Ignacio Allende
Ignacio José de Allende y Unzaga (San Miguel de Allende, 21 januari 1769 – Chihuahua, 26 juni 1811), geboren als Ignacio Allende y Unzaga, was een kapitein van het Spaanse leger in Mexico die sympathiseerde met de Mexicaanse onafhankelijkheidsbeweging. Hij woonde de geheime bijeenkomsten bij die werden georganiseerd door Josefa Ortiz de Domínguez, waar de mogelijkheid van een onafhankelijk Nieuw-Spanje werd besproken. Hij vocht samen met Miguel Hidalgo y Costilla in de eerste fase van de strijd en volgde hem uiteindelijk op als leider van de opstand. Terwijl Allende in Coahuila was, werd hij gevangengenomen en geëxecuteerd door de Spaanse koloniale autoriteiten wegens verraad.
Leven
bewerkenAllende werd geboren op 21 januari 1769 in een rijke Spaanse criollofamilie in San Miguel el Grande in Guanajuato (Mexico). Zijn vader was Domingo Narciso de Allende, een rijke handelaar.

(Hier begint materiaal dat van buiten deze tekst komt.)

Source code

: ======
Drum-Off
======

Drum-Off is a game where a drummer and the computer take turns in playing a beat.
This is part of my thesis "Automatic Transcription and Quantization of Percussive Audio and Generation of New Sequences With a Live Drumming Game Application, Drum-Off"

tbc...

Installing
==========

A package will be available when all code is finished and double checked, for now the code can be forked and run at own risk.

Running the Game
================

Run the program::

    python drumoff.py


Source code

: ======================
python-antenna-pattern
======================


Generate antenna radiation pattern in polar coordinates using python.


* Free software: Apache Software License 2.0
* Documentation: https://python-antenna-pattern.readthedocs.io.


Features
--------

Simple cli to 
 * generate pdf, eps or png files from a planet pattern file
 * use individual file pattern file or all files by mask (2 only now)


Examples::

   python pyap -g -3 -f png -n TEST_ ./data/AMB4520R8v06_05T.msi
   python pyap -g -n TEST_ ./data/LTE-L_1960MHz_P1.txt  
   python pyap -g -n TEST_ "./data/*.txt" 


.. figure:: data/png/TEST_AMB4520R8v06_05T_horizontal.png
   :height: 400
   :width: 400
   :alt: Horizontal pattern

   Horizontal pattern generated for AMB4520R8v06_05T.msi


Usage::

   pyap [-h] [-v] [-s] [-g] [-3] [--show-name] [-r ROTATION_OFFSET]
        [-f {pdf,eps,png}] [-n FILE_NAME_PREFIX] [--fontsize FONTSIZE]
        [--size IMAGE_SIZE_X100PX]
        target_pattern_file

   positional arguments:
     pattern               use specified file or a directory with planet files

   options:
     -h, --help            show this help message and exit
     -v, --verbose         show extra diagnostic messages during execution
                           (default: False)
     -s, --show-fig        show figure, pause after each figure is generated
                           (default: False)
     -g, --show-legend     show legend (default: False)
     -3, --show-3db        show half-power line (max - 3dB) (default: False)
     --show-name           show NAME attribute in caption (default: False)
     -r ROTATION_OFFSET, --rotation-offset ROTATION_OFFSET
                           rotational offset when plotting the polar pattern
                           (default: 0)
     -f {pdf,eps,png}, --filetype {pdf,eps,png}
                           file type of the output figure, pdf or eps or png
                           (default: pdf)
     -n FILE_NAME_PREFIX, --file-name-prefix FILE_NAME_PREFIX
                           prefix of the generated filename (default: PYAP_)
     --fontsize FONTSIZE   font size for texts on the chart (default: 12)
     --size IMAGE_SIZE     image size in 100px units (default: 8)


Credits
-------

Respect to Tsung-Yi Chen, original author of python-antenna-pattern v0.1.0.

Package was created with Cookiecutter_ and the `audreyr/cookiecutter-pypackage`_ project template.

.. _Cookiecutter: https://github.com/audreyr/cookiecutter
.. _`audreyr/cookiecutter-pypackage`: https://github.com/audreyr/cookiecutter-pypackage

In 1802 trad hij toe tot het leger en diende onder generaal Félix María Calleja. In 1806 begon hij de mogelijkheid van onafhankelijkheid van Spanje te bevorderen. Zijn aanwezigheid op een samenzweringsbijeenkomst in Valladolid (tegenwoordig Morelia) werd in 1809 ontdekt door de Spanjaarden en werd niet gesanctioneerd. Hoe dan ook, Allende bleef de ondergrondse onafhankelijkheidsbeweging steunen. Hij werd uiteindelijk uitgenodigd door de burgemeester van Querétaro, Miguel Domínguez en zijn vrouw Josefa Ortíz de Domínguez om verdere plannen voor onafhankelijkheid bij hen thuis te bespreken. Tijdens een van deze bijeenkomsten ontmoette Allende Miguel Hidalgo y Costilla en zijn kapitein Juan Aldama.
Oorspronkelijk zou de onafhankelijkheidsbeweging gezamenlijk geleid worden door Allende en Aldama. Een verandering van de plannen naar aanleiding van de ontdekking van de samenzwering dwong Hidalgo de opstand eerder dan afgesproken te beginnen. De "Grito de Dolores" van Hidalgo luidde het begin van de revolutie in, waarna de samenzweerders zich achter hem scharen. Het rebellenleger veroverde snel de stad Dolores en marcheerde naar San Miguel el Grande, waar Allende de steun kreeg van zijn cavalerieregiment. Op 22 september 1810 werd Hidalgo y Costilla officieel benoemd tot kapitein-generaal van het revolutionaire leger, terwijl Allende werd benoemd tot luitenant-generaal. Na de beroemde verovering van de Alhóndiga de Granaditas (Guanajuato) en zijn overwinning in de Slag bij Monte de las Cruces stelde Allende voor dat Hidalgo naar Mexico-Stad marcheerde en het veroverde. Als gevolg van de nederlaag van de rebellen in de Slag bij de Calderón-brug, eisten de leiders van het revolutionaire leger de vervanging van Hidalgo als hun leider. Allende nam deze nieuwe verantwoordelijkheid op zich en besloot met een gedecimeerd leger naar het noorden te marcheren naar de Verenigde Staten, met als doel contacten te leggen met degenen in de Verenigde Staten voor steun.[1] De rebellen werden echter in een hinderlaag gelokt bij de bronnen van Baján vanwege het verraad van Ignacio Elizondo, wat leidde tot de gevangenneming van Allende, Hidalgo en verschillende andere commandanten. Allende's onwettig kind Indalecio werd gedood tijdens deze hinderlaag.
Allende werd naar de stad Chihuahua gebracht, waar hij werd berecht wegens insubordinatie en gevangengezet. Hij werd geïnformeerd over 2000 Amerikanen in de buurt van San Antonio de Bexar en vroeg om een ontmoeting met de onderkoning om een gezamenlijke oplossing te bedenken ter verdediging van een mogelijke Amerikaanse invasie. Zijn verzoek werd afgewezen en werd geëxecuteerd door een vuurpeloton op 26 juni 1811. Zijn lichaam werd onthoofd en zijn hoofd werd naar de Alhóndiga de Granaditas gebracht waar het aan het publiek werd getoond in een kooi die aan een hoek van het gebouw hing. In 1824 werden zijn stoffelijke resten begraven in de kluis gereserveerd voor de onderkoningen en presidenten in de kathedraal van Mexico. Zijn stoffelijk overschot werd in 1925 verplaatst naar de Onafhankelijkheidskolom in Mexico-Stad.